[Extracted records]
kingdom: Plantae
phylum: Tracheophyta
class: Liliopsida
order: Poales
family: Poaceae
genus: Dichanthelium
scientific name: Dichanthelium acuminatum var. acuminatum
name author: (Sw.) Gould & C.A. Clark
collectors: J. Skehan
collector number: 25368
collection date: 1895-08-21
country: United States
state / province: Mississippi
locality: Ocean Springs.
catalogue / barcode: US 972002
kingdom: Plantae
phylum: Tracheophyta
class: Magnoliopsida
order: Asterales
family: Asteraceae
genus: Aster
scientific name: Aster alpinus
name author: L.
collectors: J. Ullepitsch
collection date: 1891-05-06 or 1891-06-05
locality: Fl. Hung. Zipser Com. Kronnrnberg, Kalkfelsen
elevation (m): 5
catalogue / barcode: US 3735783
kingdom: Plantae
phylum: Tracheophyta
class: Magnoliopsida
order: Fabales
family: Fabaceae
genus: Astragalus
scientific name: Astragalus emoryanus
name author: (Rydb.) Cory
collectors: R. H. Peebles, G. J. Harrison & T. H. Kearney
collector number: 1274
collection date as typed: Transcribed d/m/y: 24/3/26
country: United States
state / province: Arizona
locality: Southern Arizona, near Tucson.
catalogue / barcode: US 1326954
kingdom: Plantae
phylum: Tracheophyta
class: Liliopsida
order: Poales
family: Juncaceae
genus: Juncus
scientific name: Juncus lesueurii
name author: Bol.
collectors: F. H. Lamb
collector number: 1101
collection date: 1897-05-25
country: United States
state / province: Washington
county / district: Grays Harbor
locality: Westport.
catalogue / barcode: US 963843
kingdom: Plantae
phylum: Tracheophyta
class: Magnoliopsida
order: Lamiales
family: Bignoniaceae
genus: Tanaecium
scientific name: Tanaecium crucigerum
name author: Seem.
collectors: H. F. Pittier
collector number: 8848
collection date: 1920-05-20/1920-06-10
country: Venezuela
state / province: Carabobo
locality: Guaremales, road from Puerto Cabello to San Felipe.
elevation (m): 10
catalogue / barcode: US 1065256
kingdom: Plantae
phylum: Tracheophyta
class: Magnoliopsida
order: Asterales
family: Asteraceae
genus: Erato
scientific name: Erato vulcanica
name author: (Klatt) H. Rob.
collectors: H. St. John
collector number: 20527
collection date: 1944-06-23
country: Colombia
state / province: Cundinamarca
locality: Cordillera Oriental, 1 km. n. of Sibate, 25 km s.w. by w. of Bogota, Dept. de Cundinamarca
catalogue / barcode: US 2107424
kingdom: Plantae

* _Task to carry out_: Rewrite all the records, replacing "locality" with "place" wherever it appears and keeping everything else the same.

* _Complete answer_:
kingdom: Plantae
phylum: Tracheophyta
class: Liliopsida
order: Poales
family: Poaceae
genus: Dichanthelium
scientific name: Dichanthelium acuminatum var. acuminatum
name author: (Sw.) Gould & C.A. Clark
collectors: J. Skehan
collector number: 25368
collection date: 1895-08-21
country: United States
state / province: Mississippi
place: Ocean Springs.
catalogue / barcode: US 972002
kingdom: Plantae
phylum: Tracheophyta
class: Magnoliopsida
order: Asterales
family: Asteraceae
genus: Aster
scientific name: Aster alpinus
name author: L.
collectors: J. Ullepitsch
collection date: 1891-05-06 or 1891-06-05
place: Fl. Hung. Zipser Com. Kronnrnberg, Kalkfelsen
elevation (m): 5
catalogue / barcode: US 3735783
kingdom: Plantae
phylum: Tracheophyta
class: Magnoliopsida
order: Fabales
family: Fabaceae
genus: Astragalus
scientific name: Astragalus emoryanus
name author: (Rydb.) Cory
collectors: R. H. Peebles, G. J. Harrison & T. H. Kearney
collector number: 1274
collection date as typed: Transcribed d/m/y: 24/3/26
country: United States
state / province: Arizona
place: Southern Arizona, near Tucson.
catalogue / barcode: US 1326954
kingdom: Plantae
phylum: Tracheophyta
class: Liliopsida
order: Poales
family: Juncaceae
genus: Juncus
scientific name: Juncus lesueurii
name author: Bol.
collectors: F. H. Lamb
collector number: 1101
collection date: 1897-05-25
country: United States
state / province: Washington
county / district: Grays Harbor
place: Westport.
catalogue / barcode: US 963843
kingdom: Plantae
phylum: Tracheophyta
class: Magnoliopsida
order: Lamiales
family: Bignoniaceae
genus: Tanaecium
scientific name: Tanaecium crucigerum
name author: Seem.
collectors: H. F. Pittier
collector number: 8848
collection date: 1920-05-20/1920-06-10
country: Venezuela
state / province: Carabobo
place: Guaremales, road from Puerto Cabello to San Felipe.
elevation (m): 10
catalogue / barcode: US 1065256
kingdom: Plantae
phylum: Tracheophyta
class: Magnoliopsida
order: Asterales
family: Asteraceae
genus: Erato
scientific name: Erato vulcanica
name author: (Klatt) H. Rob.
collectors: H. St. John
collector number: 20527
collection date: 1944-06-23
country: Colombia
state / province: Cundinamarca
place: Cordillera Oriental, 1 km. n. of Sibate, 25 km s.w. by w. of Bogota, Dept. de Cundinamarca
catalogue / barcode: US 2107424
kingdom: Plantae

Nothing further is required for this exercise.